Brush off the snow have have yourself some fresh broccoli.

Snow blankets the ground from Maine to Washington, while the humid southeast and the sweltering southwest become a bit more temperate. Our country’s vast geographic diversity means winter entails different things for gardeners depending on where they live. Regional experts offer these winter gardening tips with that diversity in mind.

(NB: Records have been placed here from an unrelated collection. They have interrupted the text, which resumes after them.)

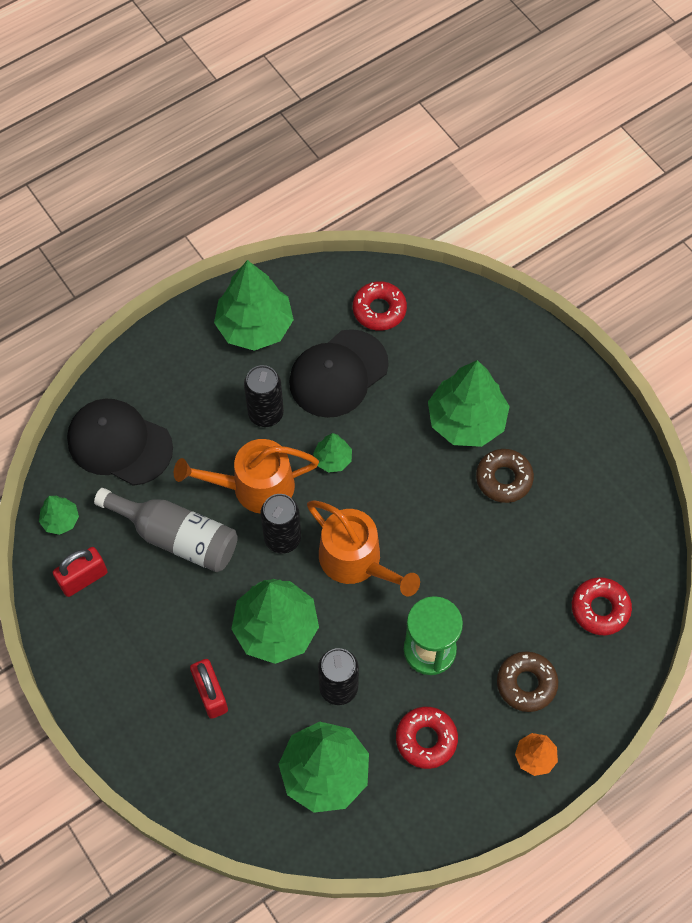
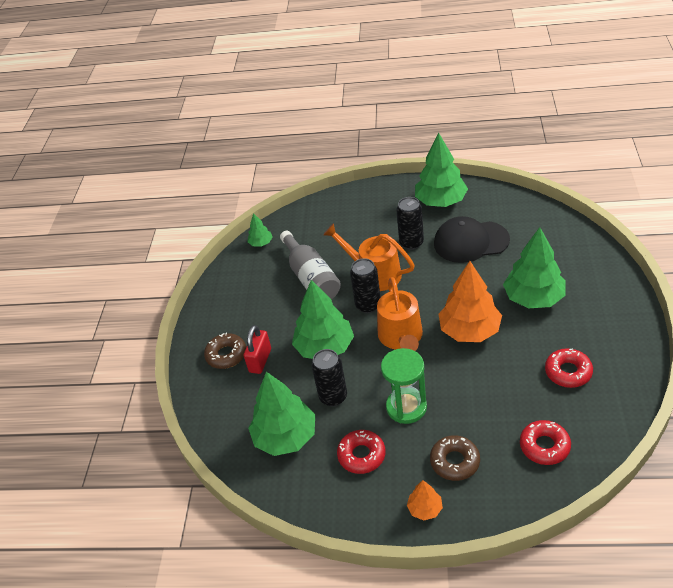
camera: 45 degrees right, 20 degrees down
(83, 578) = (247, 274): red padlock -> none
(119, 443) = (321, 223): black cap -> none
(333, 459) = (431, 281): green tree -> none
(379, 310) = (522, 221): red donut -> red donut (568, 372)
(426, 506) = (469, 330): none -> orange tree
(504, 479) = (534, 339): brown donut -> brown donut (226, 355)

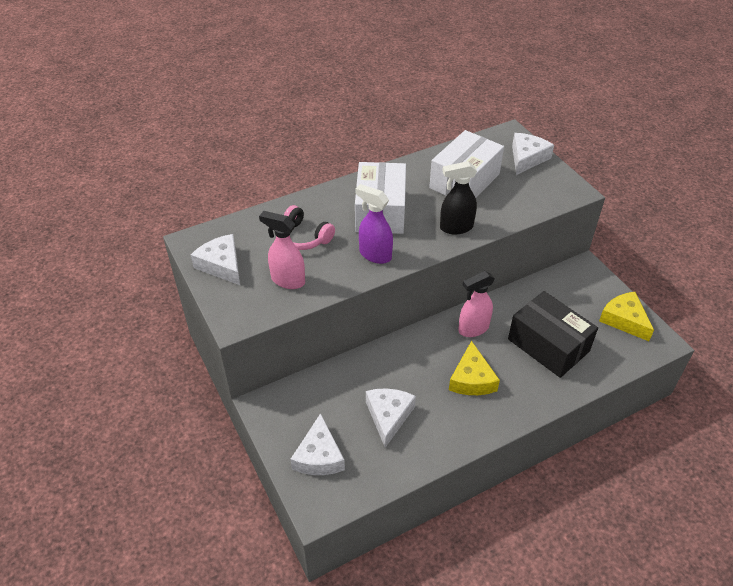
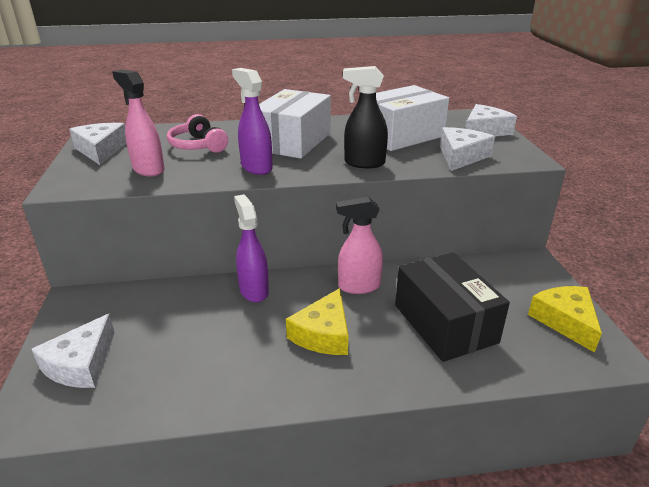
camera: 20 degrees right, 15 degrees down
(388, 416) = (195, 345): white cheese -> white cheese (461, 156)
(398, 355) = (254, 290): none -> purple spray bottle

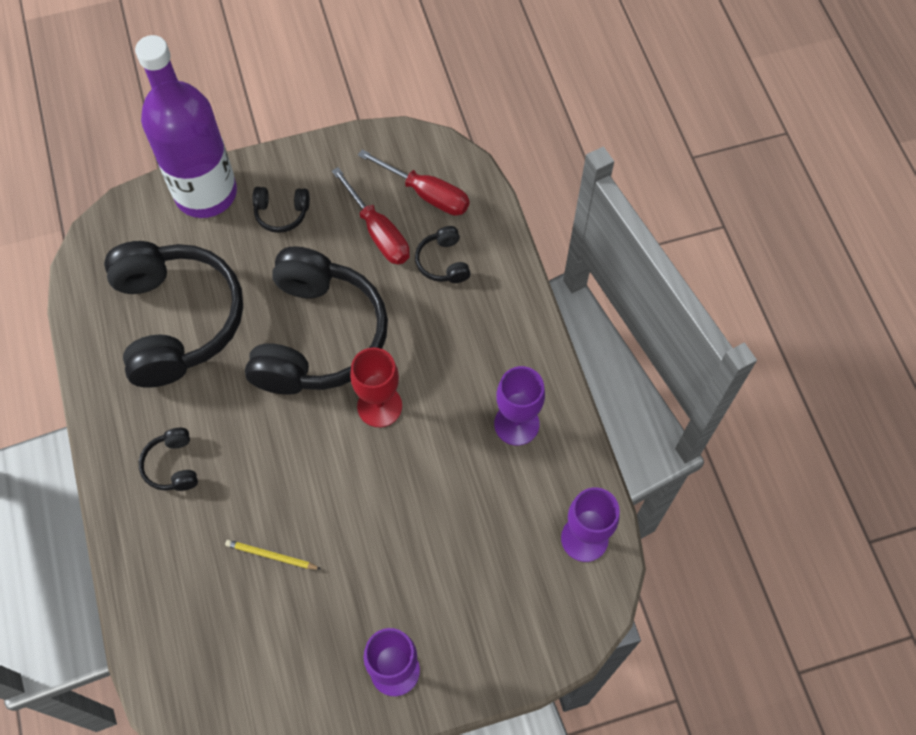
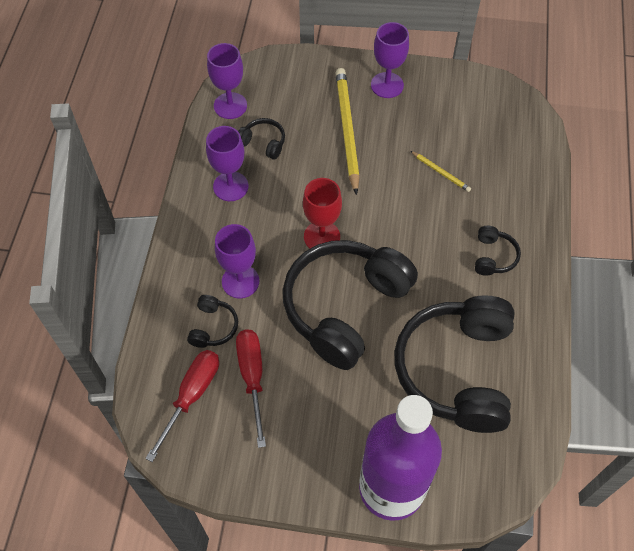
camera: 155 degrees left, 5 degrees down
(281, 213) = (329, 434): black headphones -> black headphones (263, 143)
(416, 568) = (346, 130): none -> yellow pencil
(426, 194) = (191, 396): red screwdriver -> red screwdriver turned 60 degrees clockwise
(442, 318) = (240, 281): none -> purple goblet

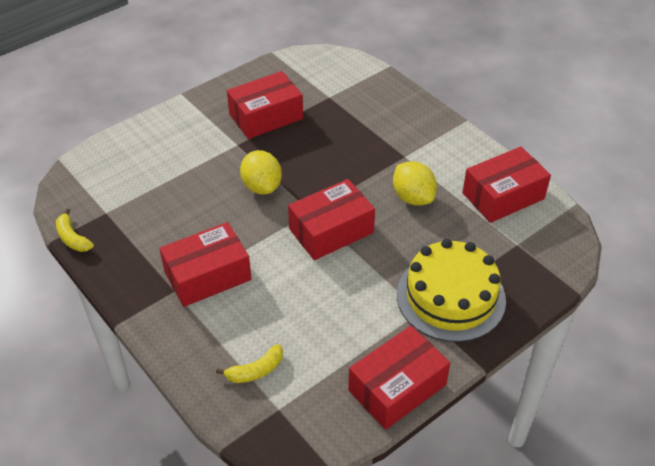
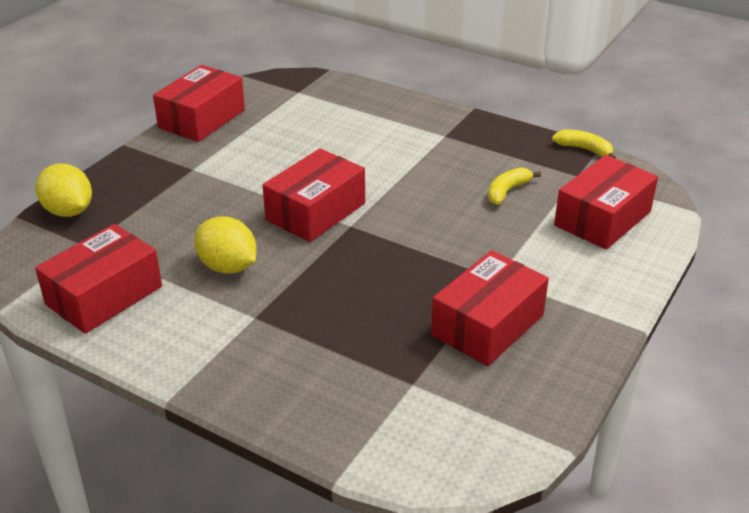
camera: 160 degrees right, 10 degrees down
(207, 276) = (422, 151): red box -> red box (602, 218)
(255, 370) = (330, 105): yellow banana -> yellow banana (507, 191)
(262, 186) = (426, 236): yellow lemon -> yellow lemon (68, 211)
(450, 297) = (162, 184): yellow cake -> none

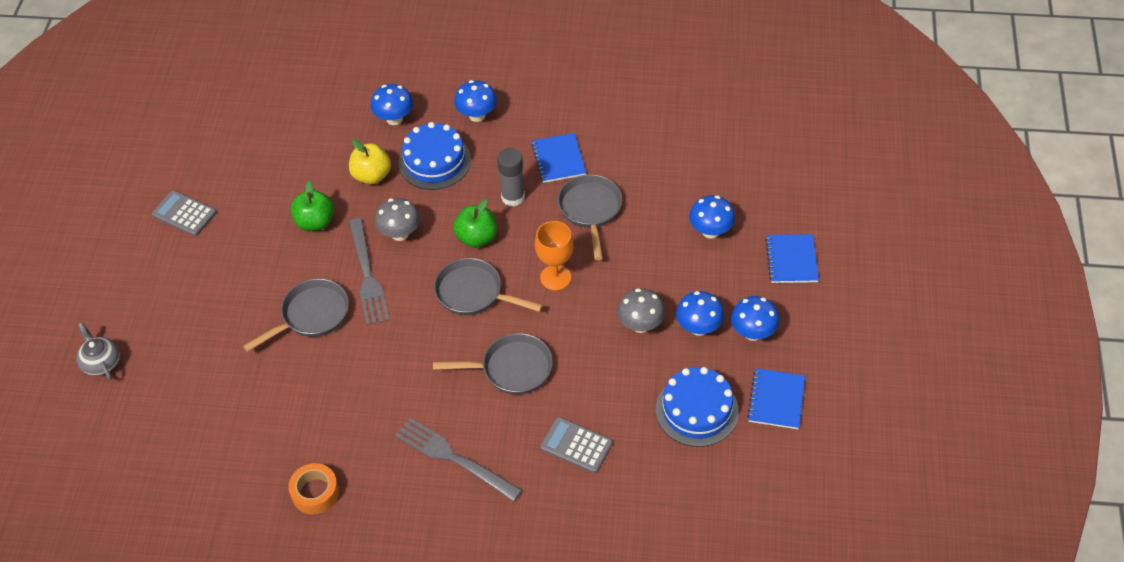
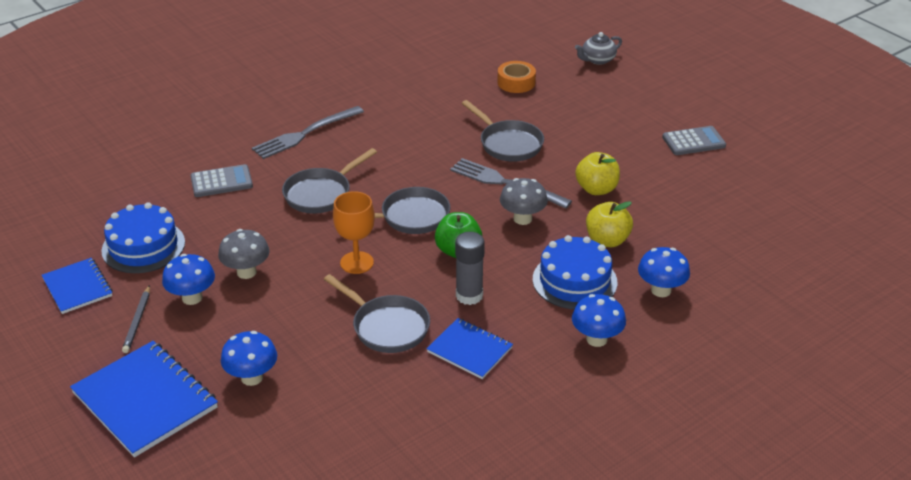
camera: 135 degrees right, 15 degrees down
(101, 362) = (597, 60): grey teapot -> grey teapot turned 135 degrees clockwise
(311, 315) = (508, 144): grey pan -> grey pan turned 45 degrees counterclockwise
(315, 222) = (596, 189): green apple -> yellow apple
(315, 492) = (372, 81): orange tape -> orange tape (516, 82)
(452, 458) = (304, 134): grey fork -> grey fork turned 150 degrees clockwise
(753, 332) = (137, 321): blue mushroom -> grey pencil
(791, 260) = (145, 400): blue notebook -> blue notebook, size x1.68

Maritime Canada and New England

One of my New Year’s chores is to sort my leftover seed stash, throwing out the really old packets and making notes on what to order. If kept cool and dry, tomato seed can last three to 10 years; pepper and brassica seed up to five years; corn, beans and spinach up to four years; and carrots and lettuce three years. Parsley, parsnip, delphinium, larkspur and scorzonera seed rarely are viable for more than a year. You can test viability by rolling a few seeds in a damp paper towel. Cover with plastic to prevent drying out and store at room temperature. Check for sprouts in a week; allow at least two weeks for slow germinators.

Attention hot pepper lovers: If you haven’t tried ‘Czechoslovakia Blacks,’ you are in for a treat. Similar to a jalapeño in heat and shape, they ripen to a lustrous garnet red, have great flavor and bear prolifically. A bowl of them still brightens my table.